Stevoisiak · Accepted Answer · 2019-09-09 19:25:30Z

44

As an extension to @LennartRegebro's answer:

If you can't tell what encoding your file uses and the solution above does not work (it's not utf8) and you found yourself merely guessing - there are online tools that you could use to identify what encoding that is. They aren't perfect but usually work just fine. After you figure out the encoding you should be able to use solution above.

EDIT: (Copied from comment)

A quite popular text editor Sublime Text has a command to display encoding if it has been set...

Go to View -> Show Console (or Ctrl+`)

Type into field at the bottom view.encoding() and hope for the best (I was unable to get anything but Undefined but maybe you will have better luck...)

edited Sep 9, 2019 at 19:25

Stevoisiak

25.8k30 gold badges130 silver badges234 bronze badges

answered Mar 22, 2016 at 16:12

Matas Vaitkevicius

60.3k36 gold badges247 silver badges272 bronze badges

3

Some text editors will provide this information as well. I know that with vim you can get this via :set fileencoding (from this link)

▶ [Task objective]
Resume the forum thread on identifying a file's encoding, writing what comes after its last sentence.

[Items from a data source]
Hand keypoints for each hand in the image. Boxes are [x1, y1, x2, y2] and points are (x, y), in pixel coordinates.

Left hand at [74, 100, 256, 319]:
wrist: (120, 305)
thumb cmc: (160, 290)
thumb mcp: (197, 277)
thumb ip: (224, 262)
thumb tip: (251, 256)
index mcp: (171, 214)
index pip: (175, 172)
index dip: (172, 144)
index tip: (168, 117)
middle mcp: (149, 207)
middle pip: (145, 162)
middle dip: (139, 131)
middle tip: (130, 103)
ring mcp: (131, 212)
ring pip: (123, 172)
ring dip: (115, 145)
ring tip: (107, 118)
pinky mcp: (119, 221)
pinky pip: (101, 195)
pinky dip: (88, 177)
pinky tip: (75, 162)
---
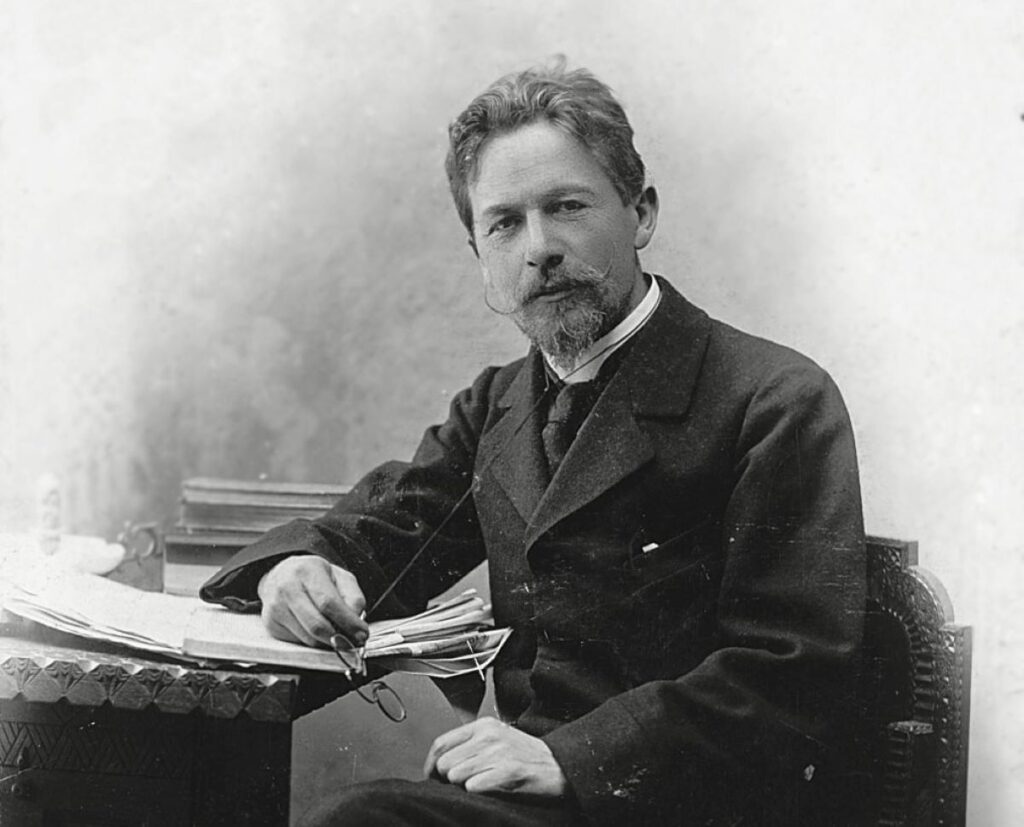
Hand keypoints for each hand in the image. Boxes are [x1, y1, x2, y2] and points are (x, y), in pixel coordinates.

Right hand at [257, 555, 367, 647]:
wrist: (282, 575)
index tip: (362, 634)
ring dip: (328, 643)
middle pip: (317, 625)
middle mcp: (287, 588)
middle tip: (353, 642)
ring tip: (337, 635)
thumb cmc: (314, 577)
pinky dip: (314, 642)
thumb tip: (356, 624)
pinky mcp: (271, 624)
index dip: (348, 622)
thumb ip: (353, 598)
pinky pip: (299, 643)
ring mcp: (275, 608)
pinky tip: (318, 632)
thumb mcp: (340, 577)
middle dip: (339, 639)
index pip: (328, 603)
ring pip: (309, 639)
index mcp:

▶ [Written answer]
– PaxRomana99
Commented Dec 17, 2016 at 15:20
5

Sublime Text, also -- open up the console and type view.encoding().
– JimmidyJoo
Commented Jul 12, 2017 at 20:27
1

alternatively, you can open your file with notepad. 'Save As' and you shall see a drop-down with the encoding used
– don_Gunner94
Commented Mar 5, 2020 at 12:11
Please see stackoverflow.com/questions/436220 for more details on the general task.
– Karl Knechtel
Commented Apr 12, 2023 at 22:23

Add a comment |

E.Zolduoarrati · Accepted Answer · 2020-06-01 21:54:36Z

16

Stop wasting your time, just add the following encoding="cp437" and errors='ignore' to your code in both read and write:

open('filename.csv', encoding="cp437", errors='ignore')
open(file_name, 'w', newline='', encoding="cp437", errors='ignore')

Godspeed

answered Jun 1, 2020 at 21:54

E.Zolduoarrati

1,6192 gold badges9 silver badges9 bronze badges

2

Before you apply that, be sure that you want your 0x90 to be decoded to 'É'. Check b'\x90'.decode('cp437').
– hanna
Commented Aug 6, 2020 at 15:56
1

This is absolutely horrible advice. Code page 437 is a terrible guess unless your source data comes from an MS-DOS system from the 1990s, and ignoring errors is often the worst possible way to silence the warnings. It's like cutting the wires to the "engine hot" and "fuel low" lights in your car to get rid of those annoying distractions.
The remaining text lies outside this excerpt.